Running these accounts together, with all their variations, I suggest we can account for the variations in a couple of ways. First and foremost, we get the impression that Jesus appeared on a number of occasions to a range of witnesses. Between the four gospel writers and Paul's 'tradition' account in 1 Corinthians 15 we receive a set of accounts with heavy selection at work. Paul's tradition is focused on the appearances to the leadership of the Jesus movement, with the exception of the appearance to 'more than five hundred brothers and sisters at one time'. The four gospels uniformly emphasise the immediate witnesses to the resurrection, women. Matthew, Mark and Luke (distinct from Acts 1) move quickly from the immediate experience of the risen Jesus to his departure (albeit somewhat implicitly in Mark). Only Acts 1 and John 21 imply a period of more than a few days or weeks in which Jesus remained with his disciples. Together these witnesses to the variety of Jesus' appearances do not provide anything like a coherent account of the history of Jesus between resurrection and ascension. That, perhaps, leads us to a second reason for the variations between accounts.
Secondly, we get the impression that the gospel writers in their gospels are focused on providing for their readers an account of the ordinary human life of Jesus, prior to death. The continuing presence of the risen Jesus via the Holy Spirit in the movement perhaps made unnecessary a prolonged account of the period between resurrection and ascension. (Luke, in his 'sequel' to the life of Jesus unveils in Acts many ways in which the risen Jesus post-ascension continues to engage with the movement). What their accounts needed was a wrap up and what we find is that the accounts of the resurrection are overlaid with conclusions to the gospels as a whole (or, in the case of Mark 16:1-8, we might say, denuded of a conclusion via intentional abruptness in the closing of the account - a kind of anti-conclusion).

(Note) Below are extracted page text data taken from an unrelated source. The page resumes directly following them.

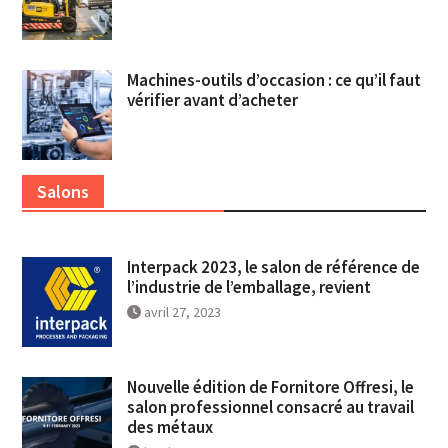
Machines-outils d’occasion : ce qu’il faut
vérifier avant d’acheter
Salons
Interpack 2023, le salon de référence de
l’industrie de l’emballage, revient
avril 27, 2023
Nouvelle édition de Fornitore Offresi, le
salon professionnel consacré au travail
des métaux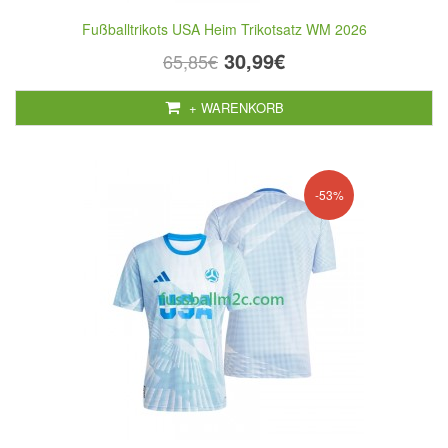
Fußballtrikots USA Heim Trikotsatz WM 2026
30,99€
65,85€
+ WARENKORB
-53%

Thus Matthew draws us rapidly to the Great Commission and Luke does so similarly, but in a challenging manner because in Luke 24 he almost conveys the impression that a long day (of about 25 hours?) elapses from raising to commissioning-and-ascending whereas Acts 1 is explicit that the period was 40 days. (Luke also manages the most flagrant rewriting of gospel tradition when he converts Mark's "you will see him in Galilee" into "as he said in Galilee", Mark 16:7//Luke 24:6, in the cause of confining the resurrected Jesus to Jerusalem and its environs).
John works in a different manner, having proposed through his gospel that everything is going on all at once ("my hour"): death and departure, cross and glory, descent and ascent. Thus his Pentecost occurs on the day of Resurrection but there is a epilogue or two as a week elapses before the appearance to Thomas and further time before the appearance to the disciples at the Sea of Tiberias. But like his evangelical colleagues, John is all the 'resurrection' time wrapping up his gospel: this is a word to skeptics among the believers, this is a word to rival claimants for leadership of the church.
In the end, then, I am arguing that the accounts of the resurrection, between the gospels, Acts and 1 Corinthians have a coherency when we dig beneath the varied ways of wrapping up the narratives of Jesus' earthly life, acknowledge the basic facts which are shared (principally the emptiness of the tomb and the sheer multiplicity of appearances), and allow that different things mattered to different writers.
We need not doubt that Jesus rose bodily from the dead. That is the witness of the apostles. But what was the impact of the resurrection on understanding who Jesus was prior to death and is after resurrection? Jesus rising from the dead in the midst of ancient Judaism in Israel in the first century AD was like a fox in a chicken coop. A certain theological mayhem ensued. The epistles effectively tell us about the mayhem and that it was a good kind of mayhem!